_How to complete this task_.
From the first line through the last, transcribe the listing word for word.

_Entries supplied_.
--- START ---

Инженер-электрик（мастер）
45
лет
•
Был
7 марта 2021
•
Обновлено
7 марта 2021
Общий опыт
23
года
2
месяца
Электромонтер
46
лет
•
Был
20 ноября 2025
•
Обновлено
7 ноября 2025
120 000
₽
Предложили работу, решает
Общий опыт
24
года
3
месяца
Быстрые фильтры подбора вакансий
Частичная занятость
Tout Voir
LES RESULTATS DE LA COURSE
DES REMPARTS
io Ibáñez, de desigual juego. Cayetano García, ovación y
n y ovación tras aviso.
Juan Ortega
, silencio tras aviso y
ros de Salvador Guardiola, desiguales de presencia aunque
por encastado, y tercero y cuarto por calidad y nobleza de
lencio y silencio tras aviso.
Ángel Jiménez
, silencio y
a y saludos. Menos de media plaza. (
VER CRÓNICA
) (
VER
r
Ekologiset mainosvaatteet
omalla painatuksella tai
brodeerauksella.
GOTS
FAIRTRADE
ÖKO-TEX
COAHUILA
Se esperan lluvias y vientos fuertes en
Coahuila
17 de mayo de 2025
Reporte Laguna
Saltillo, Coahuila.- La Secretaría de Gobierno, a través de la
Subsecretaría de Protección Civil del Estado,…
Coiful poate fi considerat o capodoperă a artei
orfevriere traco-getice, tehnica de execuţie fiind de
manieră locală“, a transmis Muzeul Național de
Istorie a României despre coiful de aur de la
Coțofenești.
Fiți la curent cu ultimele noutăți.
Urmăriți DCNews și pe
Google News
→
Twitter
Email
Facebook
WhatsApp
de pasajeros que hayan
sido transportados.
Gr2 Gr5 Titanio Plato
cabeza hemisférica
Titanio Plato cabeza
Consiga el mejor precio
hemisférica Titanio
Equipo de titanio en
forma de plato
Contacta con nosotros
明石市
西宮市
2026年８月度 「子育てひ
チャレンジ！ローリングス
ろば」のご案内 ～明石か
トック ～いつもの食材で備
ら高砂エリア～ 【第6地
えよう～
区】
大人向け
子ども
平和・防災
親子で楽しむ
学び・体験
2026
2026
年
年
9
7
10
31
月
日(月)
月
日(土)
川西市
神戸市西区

--- END ---

_Exercise result_.
Инженер-электрик（мастер）
45
лет
•
Был
7 марта 2021
•
Обновлено
7 марта 2021
Общий опыт
23
года
2
месяца
Электромонтер
46
лет
•
Был
20 ноября 2025
•
Обновлено
7 ноября 2025
120 000
₽
Предложили работу, решает
Общий опыт
24
года
3
месяца
Быстрые фильтры подбора вакансий
Частичная занятость
Tout Voir
LES RESULTATS DE LA COURSE
DES REMPARTS
io Ibáñez, de desigual juego. Cayetano García, ovación y
n y ovación tras aviso.
Juan Ortega
, silencio tras aviso y
ros de Salvador Guardiola, desiguales de presencia aunque
por encastado, y tercero y cuarto por calidad y nobleza de
lencio y silencio tras aviso.
Ángel Jiménez
, silencio y
a y saludos. Menos de media plaza. (
VER CRÓNICA
) (
VER
r
Ekologiset mainosvaatteet
omalla painatuksella tai
brodeerauksella.
GOTS
FAIRTRADE
ÖKO-TEX
COAHUILA
Se esperan lluvias y vientos fuertes en
Coahuila
17 de mayo de 2025
Reporte Laguna
Saltillo, Coahuila.- La Secretaría de Gobierno, a través de la
Subsecretaría de Protección Civil del Estado,…
Coiful poate fi considerat o capodoperă a artei
orfevriere traco-getice, tehnica de execuţie fiind de
manieră locală“, a transmis Muzeul Național de
Istorie a României despre coiful de aur de la
Coțofenești.
Fiți la curent cu ultimele noutăți.
Urmăriți DCNews și pe
Google News
→
Twitter
Email
Facebook
WhatsApp
de pasajeros que hayan
sido transportados.
Gr2 Gr5 Titanio Plato
cabeza hemisférica
Titanio Plato cabeza
Consiga el mejor precio
hemisférica Titanio
Equipo de titanio en
forma de plato
Contacta con nosotros
明石市
西宮市
2026年８月度 「子育てひ
チャレンジ！ローリングス
ろば」のご案内 ～明石か
トック ～いつもの食材で備
ら高砂エリア～ 【第6地
えよう～
区】
大人向け
子ども
平和・防災
親子で楽しむ
学び・体験
2026
2026
年
年
9
7
10
31
月
日(月)
月
日(土)
川西市
神戸市西区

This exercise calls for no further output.